Wednesday, April 25, 2012

Trouble Me by Laura Moore

Grade: C-
passion rating: hot



Dear Ms. Moore,
The first two pages of your novel Trouble Me made me uneasy. Your heroine, Jade Radcliffe, is driving to her family farm, Rosewood. As she drives, she thinks about all the people there she’s looking forward to seeing. There are her two sisters and their two husbands, her six nieces and nephews, and an elderly gentleman who’s worked for the family for years. Immediately, I felt as though I’d been dropped into someone’s family reunion without any idea who all the people milling about were. Trouble Me is the third in the Rosewood series. The first two books, which I’ve not read, tell the stories of the Jade’s sisters. By page three, I’d forgotten which perfect sister was married to which perfect guy; perhaps I might have enjoyed this book more had I read its predecessors, but I doubt it.
By page three of your book, Jade has decided to stop driving—it’s begun pouring rain—and spend the night in a motel. She does so, in part, to show her sisters, Margot and Jordan, “how much she’d matured.” Even though she’s only twenty-two, she’s “leagues removed from the Jade of yesteryear.” The old Bad Jade was
the one who sometimes felt the need to step right up to edge and do something crazy with a wild, fiery lick of danger. But though she’d had her share of parties and experiences, it hadn’t prevented her from getting straight A’s even with a super-charged course load, being the top scorer on her riding team, and writing a very popular advice column for the school paper.
Hmmmm, I thought, Bad Jade, doesn’t seem very bad to me. In fact, she seems like an over achiever. I began to hope she wasn’t going to be one of those practically perfect in every way heroines.
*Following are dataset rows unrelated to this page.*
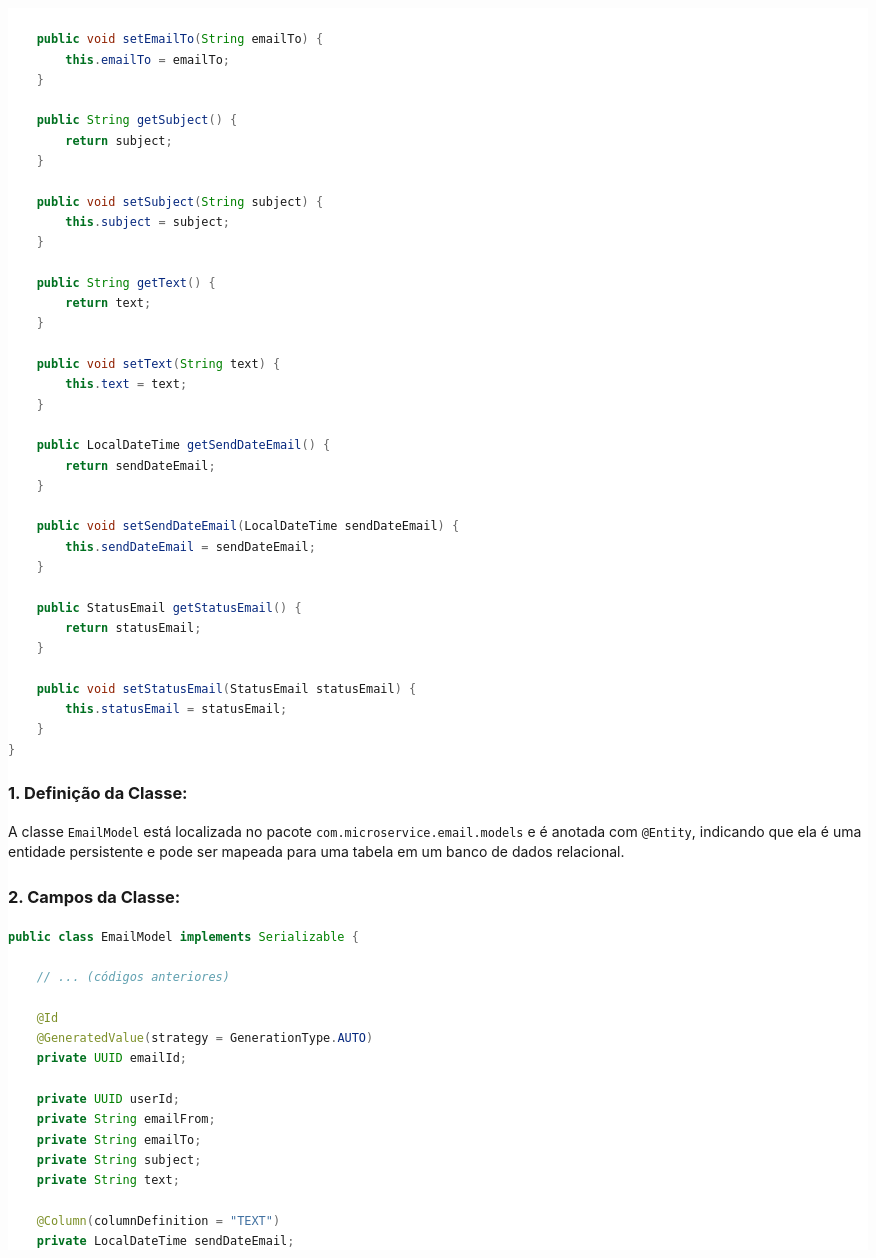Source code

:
 ```java

    public void setEmailTo(String emailTo) {
        this.emailTo = emailTo;
    }

    public String getSubject() {
        return subject;
    }

    public void setSubject(String subject) {
        this.subject = subject;
    }

    public String getText() {
        return text;
    }

    public void setText(String text) {
        this.text = text;
    }

    public LocalDateTime getSendDateEmail() {
        return sendDateEmail;
    }

    public void setSendDateEmail(LocalDateTime sendDateEmail) {
        this.sendDateEmail = sendDateEmail;
    }

    public StatusEmail getStatusEmail() {
        return statusEmail;
    }

    public void setStatusEmail(StatusEmail statusEmail) {
        this.statusEmail = statusEmail;
    }
}
```

### **1. Definição da Classe:**

A classe `EmailModel` está localizada no pacote `com.microservice.email.models` e é anotada com `@Entity`, indicando que ela é uma entidade persistente e pode ser mapeada para uma tabela em um banco de dados relacional.

### **2. Campos da Classe:**

```java
public class EmailModel implements Serializable {

    // ... (códigos anteriores)

    @Id
    @GeneratedValue(strategy = GenerationType.AUTO)
    private UUID emailId;

    private UUID userId;
    private String emailFrom;
    private String emailTo;
    private String subject;
    private String text;

    @Column(columnDefinition = "TEXT")
    private LocalDateTime sendDateEmail;
```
Then, on page 17, after Jade has checked into a hotel, showered and put on “her white jeans, a Jean Paul Gautier chiffon tank… and a pair of high-heeled sandals” to head down to the bar where she just wants to have a drink and relax, she is described by Rob, the hero of the book.
Magnetic was the first word that came to his mind; within seconds she’d drawn every male eye in the bar to her. Trouble was the second. A woman who looked like this, slim yet curvy in all the right places, with sun-streaked hair that fell past her shoulders in thick waves, and with a walk that was bold yet carried sensual promise in each step, could only cause mayhem….
In the wrong place, this woman could start a riot.
The dynamite package only got more explosive as she neared and Rob took in the lushness of her lips and the high slash of her cheekbones. Passion and drama.
By the end of the third chapter, where Jade is proved to be not only super smart, a great rider, fabulous with kids (she’s just started teaching second grade), a vixen in bed, and able to eat all the junk food she wants without ever gaining a pound, I was ready to put the book down. Flawless folk don’t do it for me—and New Jade is flawless.
The only reason I kept reading was to see what came of what happened in Chapter Two. In that chapter, Jade walks into the above mentioned bar and, unsurprisingly is instantly hit on by a steady stream of losers. Rob tells one of the most overeager to get lost and gets Jade to dance with him instead. After standing in each other’s arms for about two minutes, Rob asks Jade—Bad Jade is back!–if she has a room. She says yes and off they run to have a night of no-holds, barred, staying up all night, smokin’ sex. Their encounter is supposed to be a one night stand—Jade won’t even give Rob her name. They part; sure they’ll never see each other again.